● **Brief**
Reproduce the entries verbatim from their first line through the line containing "# spark-state Internals", inclusive, and nothing beyond that line.

Records supplied section start

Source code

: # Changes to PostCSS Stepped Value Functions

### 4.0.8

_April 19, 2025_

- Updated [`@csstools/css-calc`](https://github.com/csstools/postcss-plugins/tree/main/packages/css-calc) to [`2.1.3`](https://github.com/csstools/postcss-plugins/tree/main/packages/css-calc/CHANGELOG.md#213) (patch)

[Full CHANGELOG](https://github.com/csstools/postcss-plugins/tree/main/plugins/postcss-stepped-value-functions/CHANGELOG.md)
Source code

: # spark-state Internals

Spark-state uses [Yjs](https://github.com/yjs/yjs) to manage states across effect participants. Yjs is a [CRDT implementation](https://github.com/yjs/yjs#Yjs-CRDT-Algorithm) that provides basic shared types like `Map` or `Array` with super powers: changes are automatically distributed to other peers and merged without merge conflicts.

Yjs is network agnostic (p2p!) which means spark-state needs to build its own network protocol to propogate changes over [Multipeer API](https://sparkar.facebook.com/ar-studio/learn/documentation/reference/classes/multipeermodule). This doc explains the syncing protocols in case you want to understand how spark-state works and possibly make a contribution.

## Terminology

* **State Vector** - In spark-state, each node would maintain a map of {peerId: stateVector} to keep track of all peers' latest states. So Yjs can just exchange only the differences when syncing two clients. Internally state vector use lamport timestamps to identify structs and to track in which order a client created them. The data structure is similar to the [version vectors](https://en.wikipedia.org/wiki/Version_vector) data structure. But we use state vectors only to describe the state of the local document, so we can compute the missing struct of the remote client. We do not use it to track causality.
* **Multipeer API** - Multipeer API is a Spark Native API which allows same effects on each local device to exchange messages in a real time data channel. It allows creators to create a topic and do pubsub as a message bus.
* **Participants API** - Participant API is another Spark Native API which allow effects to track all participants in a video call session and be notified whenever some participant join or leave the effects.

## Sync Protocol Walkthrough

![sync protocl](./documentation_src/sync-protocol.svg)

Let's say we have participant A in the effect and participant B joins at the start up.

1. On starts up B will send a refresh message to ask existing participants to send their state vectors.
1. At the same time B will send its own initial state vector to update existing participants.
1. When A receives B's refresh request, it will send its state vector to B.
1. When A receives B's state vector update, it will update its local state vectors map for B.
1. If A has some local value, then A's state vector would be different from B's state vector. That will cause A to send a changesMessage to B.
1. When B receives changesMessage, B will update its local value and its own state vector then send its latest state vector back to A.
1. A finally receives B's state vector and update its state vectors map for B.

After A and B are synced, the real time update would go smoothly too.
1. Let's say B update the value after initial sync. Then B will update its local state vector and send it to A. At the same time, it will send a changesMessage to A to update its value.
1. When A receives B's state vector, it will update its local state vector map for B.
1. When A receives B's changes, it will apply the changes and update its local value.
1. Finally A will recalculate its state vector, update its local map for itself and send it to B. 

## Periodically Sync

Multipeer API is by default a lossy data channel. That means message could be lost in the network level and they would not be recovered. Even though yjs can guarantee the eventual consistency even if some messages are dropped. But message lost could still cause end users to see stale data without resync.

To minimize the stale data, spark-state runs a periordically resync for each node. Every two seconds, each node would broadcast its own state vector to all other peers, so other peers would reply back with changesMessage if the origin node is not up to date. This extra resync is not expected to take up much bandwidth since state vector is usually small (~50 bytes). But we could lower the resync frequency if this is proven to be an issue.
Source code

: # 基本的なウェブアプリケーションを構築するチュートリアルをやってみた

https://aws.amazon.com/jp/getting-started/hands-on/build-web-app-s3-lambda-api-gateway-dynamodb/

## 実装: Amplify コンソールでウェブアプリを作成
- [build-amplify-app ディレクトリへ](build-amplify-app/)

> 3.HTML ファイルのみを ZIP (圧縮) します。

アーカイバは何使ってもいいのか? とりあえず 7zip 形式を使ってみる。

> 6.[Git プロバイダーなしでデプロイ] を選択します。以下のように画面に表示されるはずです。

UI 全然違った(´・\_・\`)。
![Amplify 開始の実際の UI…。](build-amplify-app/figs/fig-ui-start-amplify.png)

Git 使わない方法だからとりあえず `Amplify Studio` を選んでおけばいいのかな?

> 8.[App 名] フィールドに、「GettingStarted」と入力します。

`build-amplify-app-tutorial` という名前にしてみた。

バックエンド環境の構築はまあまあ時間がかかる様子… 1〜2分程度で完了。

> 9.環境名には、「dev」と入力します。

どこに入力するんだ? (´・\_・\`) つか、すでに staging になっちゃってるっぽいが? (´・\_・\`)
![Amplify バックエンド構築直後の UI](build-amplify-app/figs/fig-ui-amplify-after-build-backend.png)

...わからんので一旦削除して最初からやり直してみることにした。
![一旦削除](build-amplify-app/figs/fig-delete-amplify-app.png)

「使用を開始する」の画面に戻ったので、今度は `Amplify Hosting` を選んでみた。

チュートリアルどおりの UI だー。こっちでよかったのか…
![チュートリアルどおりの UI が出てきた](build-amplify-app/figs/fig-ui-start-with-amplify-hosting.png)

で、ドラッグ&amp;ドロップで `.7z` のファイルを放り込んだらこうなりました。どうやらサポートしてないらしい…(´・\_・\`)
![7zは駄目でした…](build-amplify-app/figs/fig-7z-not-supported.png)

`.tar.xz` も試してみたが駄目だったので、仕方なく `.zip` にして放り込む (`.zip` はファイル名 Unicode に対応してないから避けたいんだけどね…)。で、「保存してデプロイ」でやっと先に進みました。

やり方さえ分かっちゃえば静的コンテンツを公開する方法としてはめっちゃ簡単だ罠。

Records supplied section end

● **Result**
Source code

: # Changes to PostCSS Stepped Value Functions

### 4.0.8

_April 19, 2025_

- Updated [`@csstools/css-calc`](https://github.com/csstools/postcss-plugins/tree/main/packages/css-calc) to [`2.1.3`](https://github.com/csstools/postcss-plugins/tree/main/packages/css-calc/CHANGELOG.md#213) (patch)

[Full CHANGELOG](https://github.com/csstools/postcss-plugins/tree/main/plugins/postcss-stepped-value-functions/CHANGELOG.md)
Source code

: # spark-state Internals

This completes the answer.